Santa Barbara Basin is situated in the middle of a young, active fault-and-fold belt, and much of this deformation is <1 Ma. The global climate record produced and preserved in the basin is present in large part because of the basin’s unique location within this tectonically active region. Where most paleoceanographers avoid areas of tectonic disruption, we have embraced them. Detailed mapping of high-resolution multichannel seismic (MCS) reflection data and stratigraphic correlation with existing well data, indicate that continuous Quaternary strata originally deposited in the deep basin were subsequently uplifted, folded, and in places eroded across young, active fault-related fold structures in the eastern Santa Barbara Channel. These older strata are exposed at or near the seafloor, where they are now accessible to piston coring. In 2005, we were able to systematically recover substantial sections of many of these older late-Quaternary sedimentary sequences back to about 700 ka. We now intend to use this methodology to extend the spot record back to 1.2 Ma, to test the hypothesis that climatic sensitivity to high-frequency oscillations developed at the Mid-Pleistocene Transition (~800 ka) and to make the case for continuous coring by the new Integrated Ocean Drilling Project.

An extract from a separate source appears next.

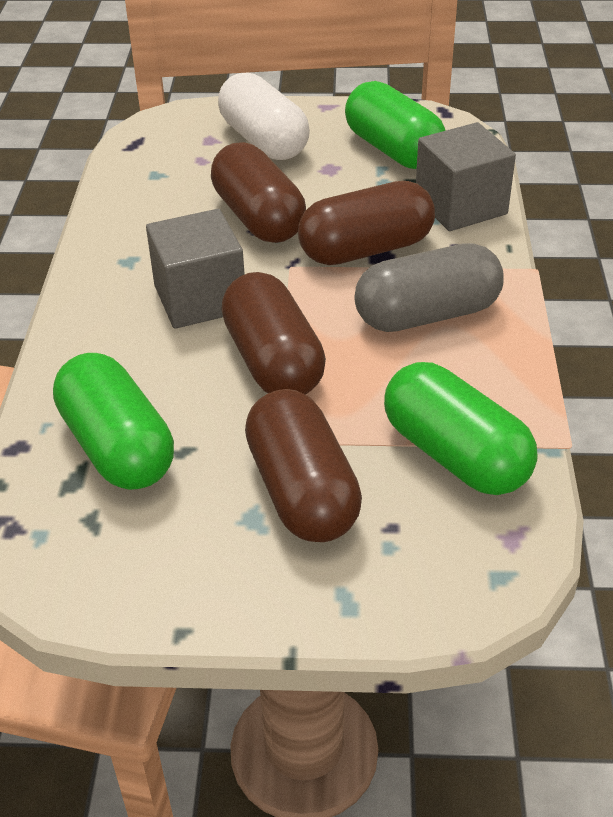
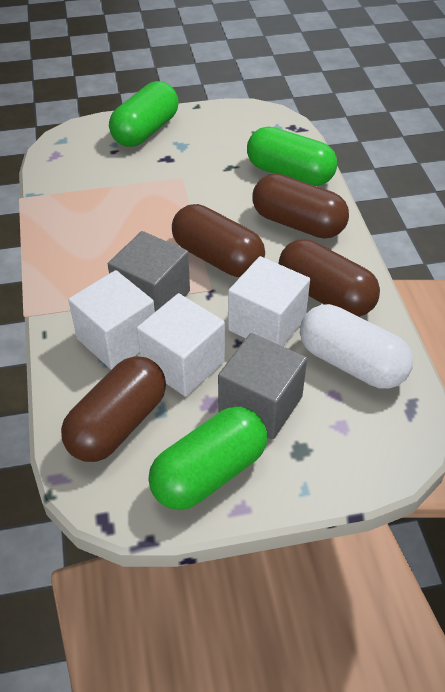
grey capsule: 1 -> 0
white cube: 0 -> 3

Biography: Dr. Richard J. (Rick) Behl is Professor of Geological Sciences at California State University Long Beach, where he is also on the faculty of the Environmental Sciences and Policy program, and a founding member of the Institute for Integrated Research in Materials, Environment, and Society (IIRMES), a teaching and research consortium of geologists, archaeologists, and biologists. Behl earned his Bachelors degree from UC San Diego, his PhD at UC Santa Cruz, and was a Post-Doctoral Fellow at UC Santa Barbara. He has participated in numerous international ocean coring expeditions, consults for the petroleum industry, and was an AAPG Distinguished Lecturer and President of the Pacific Section SEPM. His expertise is in sedimentary geology, particularly as it relates to the climatic, oceanographic, and tectonic evolution of the California margin and the Pacific Ocean. Behl’s research focuses on the Quaternary Santa Barbara Basin and the Miocene Monterey Formation.